→ Extracted information
* * * * *
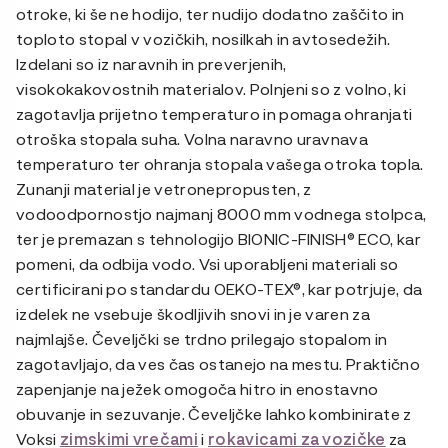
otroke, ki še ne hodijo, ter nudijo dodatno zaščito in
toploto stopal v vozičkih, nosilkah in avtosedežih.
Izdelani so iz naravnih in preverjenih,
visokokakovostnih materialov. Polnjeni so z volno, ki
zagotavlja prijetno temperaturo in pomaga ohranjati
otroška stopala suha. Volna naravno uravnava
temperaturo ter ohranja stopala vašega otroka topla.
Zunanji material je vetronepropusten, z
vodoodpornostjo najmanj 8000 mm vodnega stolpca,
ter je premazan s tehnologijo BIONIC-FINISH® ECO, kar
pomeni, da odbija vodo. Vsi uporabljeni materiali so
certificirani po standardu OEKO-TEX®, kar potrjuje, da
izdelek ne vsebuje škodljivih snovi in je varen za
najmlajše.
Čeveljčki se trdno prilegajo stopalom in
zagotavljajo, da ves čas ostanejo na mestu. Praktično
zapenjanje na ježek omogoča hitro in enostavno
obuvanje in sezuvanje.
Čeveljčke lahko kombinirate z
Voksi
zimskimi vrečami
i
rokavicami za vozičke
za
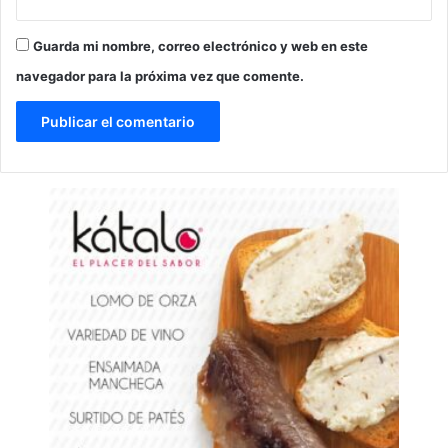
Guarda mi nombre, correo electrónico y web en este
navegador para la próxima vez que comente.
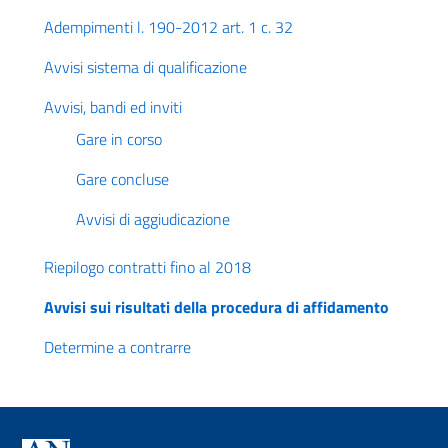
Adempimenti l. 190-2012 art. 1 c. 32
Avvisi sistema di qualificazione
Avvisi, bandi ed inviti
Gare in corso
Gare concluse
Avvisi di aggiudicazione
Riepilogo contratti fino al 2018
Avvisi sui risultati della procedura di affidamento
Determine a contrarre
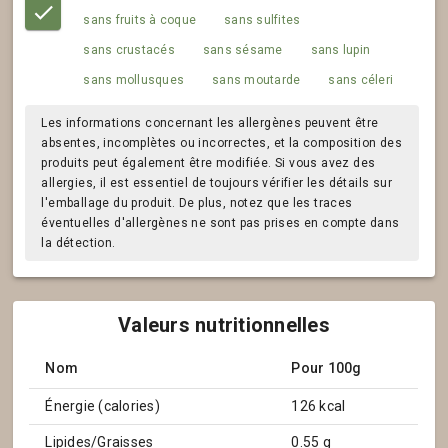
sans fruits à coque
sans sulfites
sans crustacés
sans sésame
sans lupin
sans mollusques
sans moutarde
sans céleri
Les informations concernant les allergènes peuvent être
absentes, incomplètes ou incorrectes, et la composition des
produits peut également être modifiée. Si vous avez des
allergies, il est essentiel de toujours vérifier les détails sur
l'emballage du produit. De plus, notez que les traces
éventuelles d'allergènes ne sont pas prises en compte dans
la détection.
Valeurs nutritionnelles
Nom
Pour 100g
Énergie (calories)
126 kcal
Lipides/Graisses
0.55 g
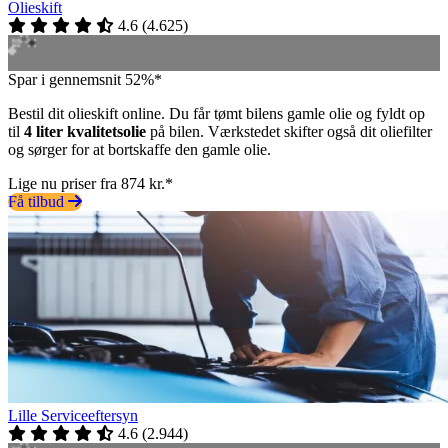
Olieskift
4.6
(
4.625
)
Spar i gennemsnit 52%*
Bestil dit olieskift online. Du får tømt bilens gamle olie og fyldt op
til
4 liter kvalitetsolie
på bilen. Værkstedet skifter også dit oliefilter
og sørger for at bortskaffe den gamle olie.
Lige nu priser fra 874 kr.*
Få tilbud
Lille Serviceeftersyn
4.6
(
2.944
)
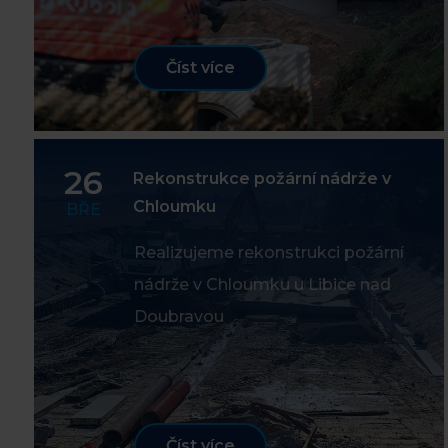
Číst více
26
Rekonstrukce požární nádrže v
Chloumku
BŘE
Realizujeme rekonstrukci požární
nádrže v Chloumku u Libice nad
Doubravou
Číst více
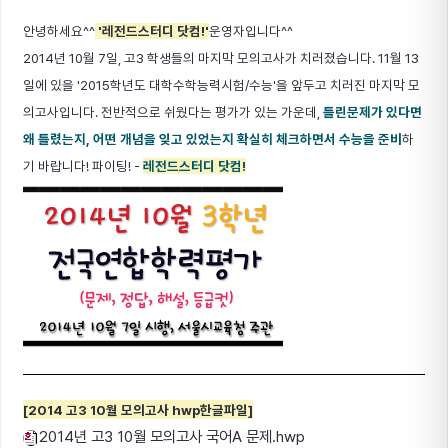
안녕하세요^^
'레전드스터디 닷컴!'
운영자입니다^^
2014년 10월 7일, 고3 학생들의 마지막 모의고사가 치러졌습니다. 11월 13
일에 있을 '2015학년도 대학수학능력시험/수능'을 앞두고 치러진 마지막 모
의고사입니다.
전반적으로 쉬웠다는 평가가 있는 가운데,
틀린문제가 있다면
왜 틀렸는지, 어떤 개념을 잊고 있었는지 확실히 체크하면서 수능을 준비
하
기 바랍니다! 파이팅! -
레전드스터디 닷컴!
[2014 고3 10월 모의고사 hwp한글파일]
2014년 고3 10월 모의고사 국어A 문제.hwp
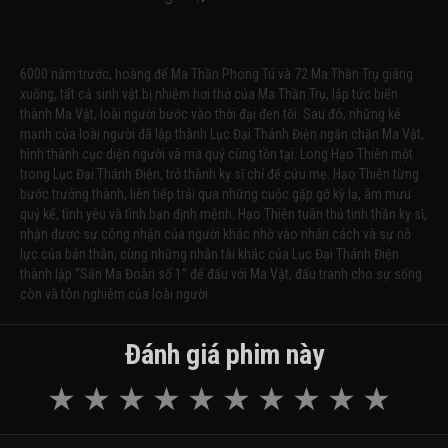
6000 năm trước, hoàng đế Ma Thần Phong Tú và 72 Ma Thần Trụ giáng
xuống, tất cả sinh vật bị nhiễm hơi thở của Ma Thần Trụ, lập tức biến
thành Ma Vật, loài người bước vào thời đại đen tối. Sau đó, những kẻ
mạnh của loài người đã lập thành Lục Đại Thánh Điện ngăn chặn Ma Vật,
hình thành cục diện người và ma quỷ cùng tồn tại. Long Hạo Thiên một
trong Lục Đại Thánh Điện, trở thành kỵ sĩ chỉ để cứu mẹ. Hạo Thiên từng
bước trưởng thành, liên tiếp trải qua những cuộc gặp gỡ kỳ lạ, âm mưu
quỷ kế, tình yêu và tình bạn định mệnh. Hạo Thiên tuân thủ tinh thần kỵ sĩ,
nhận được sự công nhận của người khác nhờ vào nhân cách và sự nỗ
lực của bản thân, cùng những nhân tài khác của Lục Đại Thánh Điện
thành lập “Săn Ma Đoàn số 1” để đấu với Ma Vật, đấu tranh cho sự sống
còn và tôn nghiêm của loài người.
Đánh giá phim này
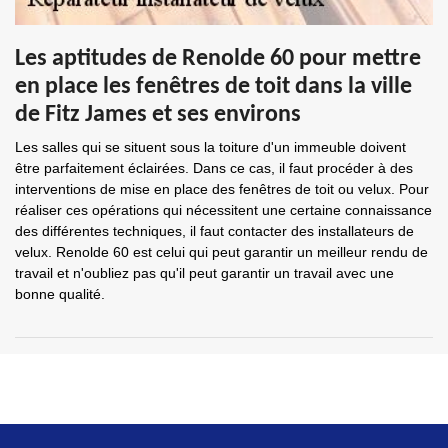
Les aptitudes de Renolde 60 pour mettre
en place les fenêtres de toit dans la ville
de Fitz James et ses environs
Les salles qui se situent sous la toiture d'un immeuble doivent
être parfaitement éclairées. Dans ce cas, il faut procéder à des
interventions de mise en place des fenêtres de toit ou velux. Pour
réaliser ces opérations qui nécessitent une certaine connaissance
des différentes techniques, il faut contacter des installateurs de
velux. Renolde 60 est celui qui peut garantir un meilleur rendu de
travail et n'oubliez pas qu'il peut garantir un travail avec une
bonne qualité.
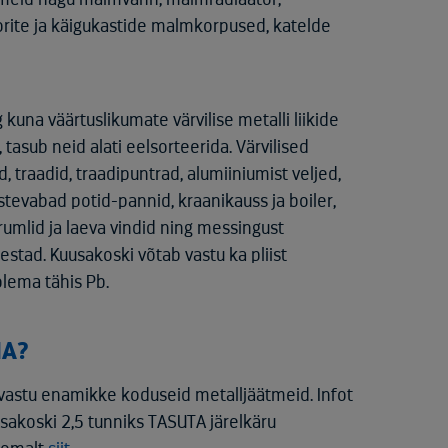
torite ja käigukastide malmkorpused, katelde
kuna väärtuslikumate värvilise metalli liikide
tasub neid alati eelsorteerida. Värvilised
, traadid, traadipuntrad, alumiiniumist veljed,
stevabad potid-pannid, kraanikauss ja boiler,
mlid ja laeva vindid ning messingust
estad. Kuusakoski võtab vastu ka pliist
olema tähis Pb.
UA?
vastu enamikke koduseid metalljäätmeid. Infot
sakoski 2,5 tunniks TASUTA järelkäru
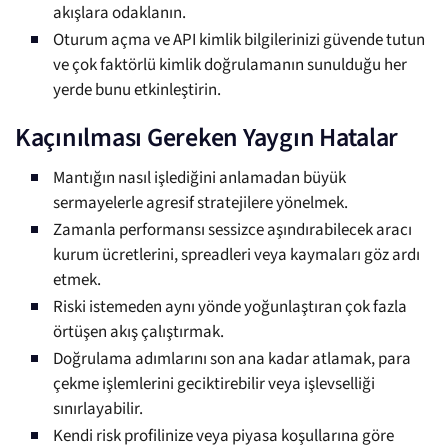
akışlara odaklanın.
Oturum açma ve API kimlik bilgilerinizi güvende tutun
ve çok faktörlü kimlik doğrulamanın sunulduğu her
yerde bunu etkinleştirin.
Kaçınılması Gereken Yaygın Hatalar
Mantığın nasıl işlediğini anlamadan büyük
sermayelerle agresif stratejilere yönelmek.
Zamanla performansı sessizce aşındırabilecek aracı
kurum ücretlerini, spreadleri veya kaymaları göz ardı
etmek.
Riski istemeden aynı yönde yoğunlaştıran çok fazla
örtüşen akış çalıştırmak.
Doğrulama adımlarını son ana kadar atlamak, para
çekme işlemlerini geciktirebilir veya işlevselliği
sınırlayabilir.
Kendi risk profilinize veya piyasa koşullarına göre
* * * * *
→ Activity
Please retype, exactly and only, the lines from the one holding "estad. Kuusakoski võtab vastu ka pliist" to the end of the entries, both ends included, without any pictures.

→ Task answer
estad. Kuusakoski võtab vastu ka pliist
olema tähis Pb.
UA?
vastu enamikke koduseid metalljäätmeid. Infot
sakoski 2,5 tunniks TASUTA järelkäru
akışlara odaklanın.
Oturum açma ve API kimlik bilgilerinizi güvende tutun
ve çok faktörlü kimlik doğrulamanın sunulduğu her
yerde bunu etkinleştirin.
Kaçınılması Gereken Yaygın Hatalar
Mantığın nasıl işlediğini anlamadan büyük
sermayelerle agresif stratejilere yönelmek.
Zamanla performansı sessizce aşındırabilecek aracı
kurum ücretlerini, spreadleri veya kaymaları göz ardı
etmek.
Riski istemeden aynı yönde yoğunlaştıran çok fazla
örtüşen akış çalıştırmak.
Doğrulama adımlarını son ana kadar atlamak, para
çekme işlemlerini geciktirebilir veya işlevselliği
sınırlayabilir.
Kendi risk profilinize veya piyasa koşullarına göre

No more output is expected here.